Reaching the EvaluationReport from Python
When you want aggregate metrics or your own reporting, call the pydantic-evals runner directly. It returns a PydanticEvalsResult with two attributes: .suite_result, the familiar SuiteResult whose to_dict() and JSON export are unchanged, and .report, the native pydantic-evals EvaluationReport.
from pathlib import Path
from initrunner.agent.loader import load_and_build
from initrunner.eval.runner import load_suite, run_suite_pydantic_evals
role, agent = load_and_build(Path("role.yaml"))
suite = load_suite(Path("test_suite.yaml"))
result = run_suite_pydantic_evals(agent, role, suite)
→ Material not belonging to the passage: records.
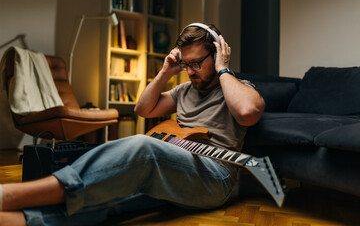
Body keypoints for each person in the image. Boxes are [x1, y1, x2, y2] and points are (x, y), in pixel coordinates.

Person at [0, 23, 264, 226]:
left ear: (217, 54)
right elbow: (143, 109)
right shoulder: (184, 90)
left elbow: (247, 113)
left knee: (143, 146)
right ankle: (22, 220)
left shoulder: (237, 88)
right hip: (174, 171)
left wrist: (223, 69)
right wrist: (165, 72)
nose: (191, 71)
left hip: (214, 178)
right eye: (186, 64)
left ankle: (10, 195)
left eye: (197, 63)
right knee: (112, 196)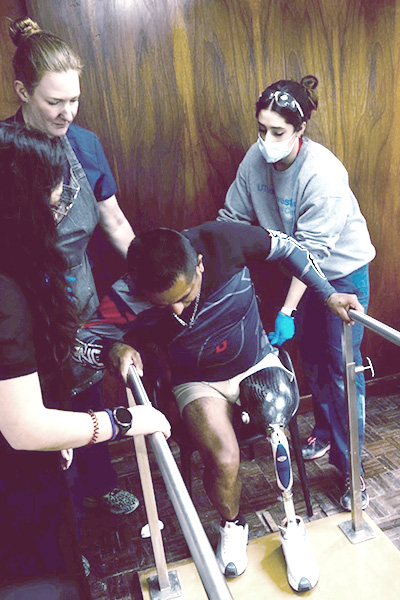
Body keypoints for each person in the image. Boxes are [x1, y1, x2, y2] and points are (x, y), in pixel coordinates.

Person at [73, 220, 363, 578]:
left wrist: (327, 293)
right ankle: (233, 525)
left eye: (184, 297)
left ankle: (292, 527)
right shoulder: (128, 291)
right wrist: (111, 349)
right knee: (224, 458)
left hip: (255, 361)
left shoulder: (222, 240)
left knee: (277, 429)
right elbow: (81, 342)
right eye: (164, 304)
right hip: (197, 382)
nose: (177, 311)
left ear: (199, 264)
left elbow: (289, 247)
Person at [0, 122, 170, 593]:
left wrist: (106, 351)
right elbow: (23, 427)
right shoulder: (7, 292)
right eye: (52, 209)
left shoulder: (24, 269)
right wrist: (124, 421)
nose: (60, 222)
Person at [217, 75, 376, 510]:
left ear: (300, 129)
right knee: (314, 365)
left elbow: (312, 253)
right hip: (293, 272)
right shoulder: (255, 160)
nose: (267, 141)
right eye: (261, 129)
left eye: (278, 132)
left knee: (342, 370)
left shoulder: (323, 172)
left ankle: (352, 470)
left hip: (339, 275)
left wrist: (287, 309)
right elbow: (232, 219)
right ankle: (324, 433)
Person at [6, 16, 138, 518]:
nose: (67, 113)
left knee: (86, 396)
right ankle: (60, 523)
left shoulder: (85, 144)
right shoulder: (5, 150)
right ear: (22, 91)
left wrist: (159, 275)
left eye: (74, 100)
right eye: (54, 102)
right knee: (38, 420)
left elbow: (115, 222)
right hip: (22, 313)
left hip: (78, 302)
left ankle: (100, 484)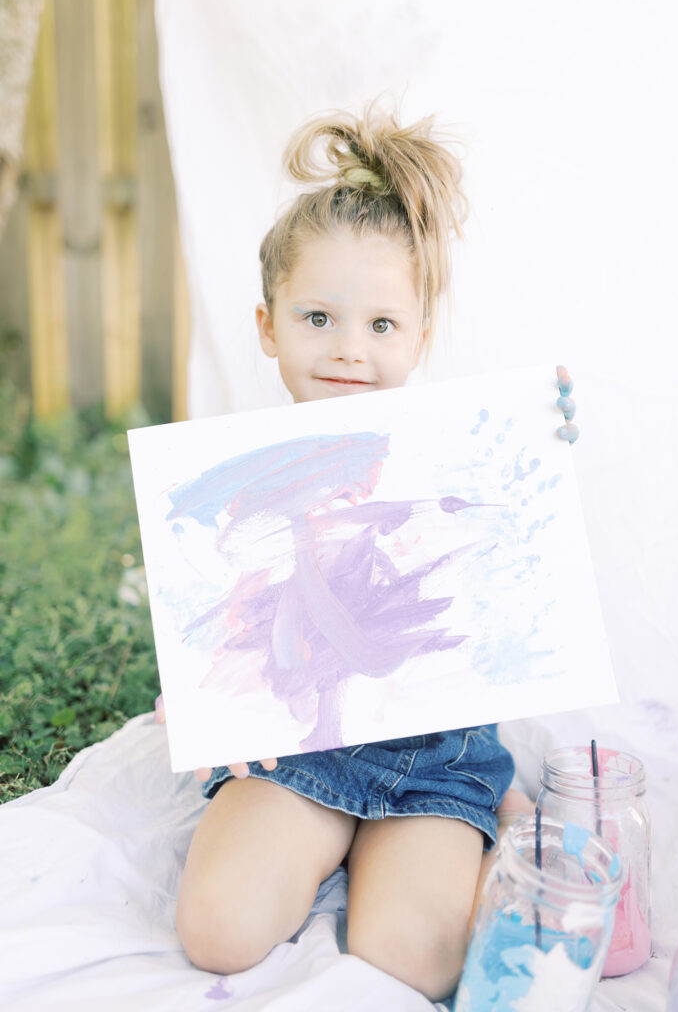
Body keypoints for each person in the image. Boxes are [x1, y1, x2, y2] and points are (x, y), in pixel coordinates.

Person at [172, 100, 576, 1001]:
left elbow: (513, 570)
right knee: (218, 931)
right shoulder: (232, 482)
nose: (349, 349)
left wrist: (540, 442)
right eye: (318, 318)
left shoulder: (465, 450)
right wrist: (200, 693)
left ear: (421, 339)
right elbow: (221, 620)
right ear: (268, 325)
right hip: (299, 747)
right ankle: (325, 846)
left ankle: (495, 822)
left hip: (434, 752)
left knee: (415, 960)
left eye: (382, 327)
result.report.print() # native pydantic-evals report
for case in result.report.cases:
print(case.name, case.assertions)
print(result.suite_result.all_passed) # same SuiteResult as the CLISince v2026.6.4, you do not need Python for this: initrunner test --report prints the same native report to the console, and --report-json <path> writes it to disk. Both imply --pydantic-evals and need the observability extra. See Agent Evals for the CLI details.
Testing Workflow
A practical workflow for developing and testing agents:
-
Validate. Catch schema errors early:
initrunner validate role.yaml -
Dry-run. Verify tool registration and config without API calls:
initrunner run role.yaml --dry-run -p "Test prompt" -
Interactive test. Manual testing in REPL mode:
initrunner run role.yaml -i -
Suite test. Run automated assertions against real model output:
initrunner test role.yaml -s tests/regression.yaml -
CI integration. Validate and dry-run in CI, suite tests on schedule:
# In CI pipeline initrunner validate role.yaml initrunner test role.yaml -s tests/smoke.yaml --dry-run
Async Tests
Tests for the async runtime use pytest-asyncio:
| Test File | Coverage |
|---|---|
test_executor_async.py | execute_run_async, execute_run_stream_async, async retry logic |
test_signal_async.py | Async signal handler, double-Ctrl-C force exit |
These tests use @pytest.mark.asyncio and mock PydanticAI's agent.run() / agent.run_stream() to avoid real LLM calls.